<Bz46>Car bombs rock Somali capital <$z$>
MOGADISHU, Somalia — Car bombs exploded in Somalia’s capital yesterday and fighting raged for a seventh straight day, with Ethiopian and Somali government troops making a final push to wipe out an insurgency ahead of a peace conference.Several large shipments of food for the tens of thousands of people who have fled Mogadishu have been turned back because there was no clearance from the Somali government, aid workers and diplomats said. The government has demanded to inspect all aid deliveries despite the worst humanitarian crisis in the country’s recent history.
Islamic insurgents clashed with Ethiopian troops backing Somali government forces, using mortars and rocket-propelled grenades against tanks and artillery positions in the north of the rubble-strewn coastal city.
A car bomb exploded outside the Ambassador Hotel, which is used by lawmakers, said presidential spokesman Hussein Mohamoud Hussein. Seven people were killed, said eyewitness Abdu-Kadir Mohamud.
A suspected suicide car bombing injured three civilians outside an Ethiopian military base about 18 miles from the capital, said resident Mayow Mohamed. Troops opened fire on the minibus as it sped toward the base, he said.
The last seven days of clashes have killed 358 people, including at least 29 civilians and 36 insurgents who died yesterday, according to Somalia’s Elman Human Rights Organisation. Bodies lay rotting on the streets for days — too dangerous to retrieve.

• **AVAILABLE DATA**
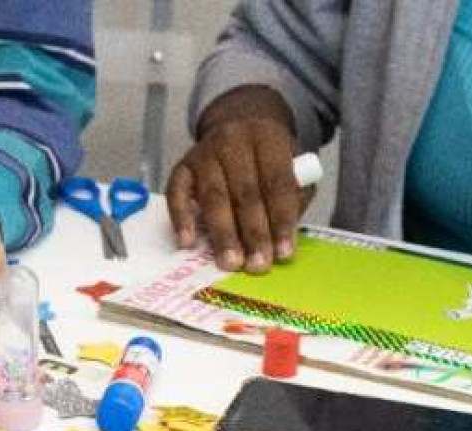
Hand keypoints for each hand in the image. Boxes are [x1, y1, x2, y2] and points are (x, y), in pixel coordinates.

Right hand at [165, 85, 306, 271]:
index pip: (277, 183)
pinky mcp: (183, 166)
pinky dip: (181, 218)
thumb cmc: (269, 160)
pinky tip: (187, 242)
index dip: (282, 220)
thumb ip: (293, 199)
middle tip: (258, 265)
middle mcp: (234, 140)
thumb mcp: (293, 168)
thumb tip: (280, 240)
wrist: (238, 124)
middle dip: (253, 233)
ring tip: (230, 262)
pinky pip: (177, 193)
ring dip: (223, 234)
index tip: (284, 253)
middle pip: (245, 192)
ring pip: (214, 197)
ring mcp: (205, 153)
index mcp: (268, 137)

• **WHAT IS REQUIRED**
Write the next part of the news report on the Mogadishu car bombings, starting after its final sentence.

• **RESULT**
Ethiopian Prime Minister Meles Zenawi said he expected the insurgency in Mogadishu to be defeated within a week or two. He also said casualty figures for civilians were inflated.
Most of yesterday’s fighting was around front-line positions and weary Mogadishu residents said it was not as fierce as in previous days.
“The sides have got tired so they need breathing space to replace their men and repair their damaged equipment,” said Abdi Ahemd Shoma.
The latest fighting flared after Ethiopian and Somali government troops made a final push to wipe out the insurgency, Western diplomatic and Somali government sources told The Associated Press on condition of anonymity because they were not authorised to speak to the media.
Facing international pressure over the mounting death toll, the government and its Ethiopian backers appeared determined to bring order before a national reconciliation conference in June. Clan and warlord militia have also joined the fight against the Ethiopians and government forces.
A bid earlier this month to wipe out the insurgency left more than 1,000 people dead, many of them civilians.
More than 320,000 Somalis have fled the capital since February, streaming to squalid camps with little to eat and no shelter. Tens of thousands of others remain trapped by the fighting.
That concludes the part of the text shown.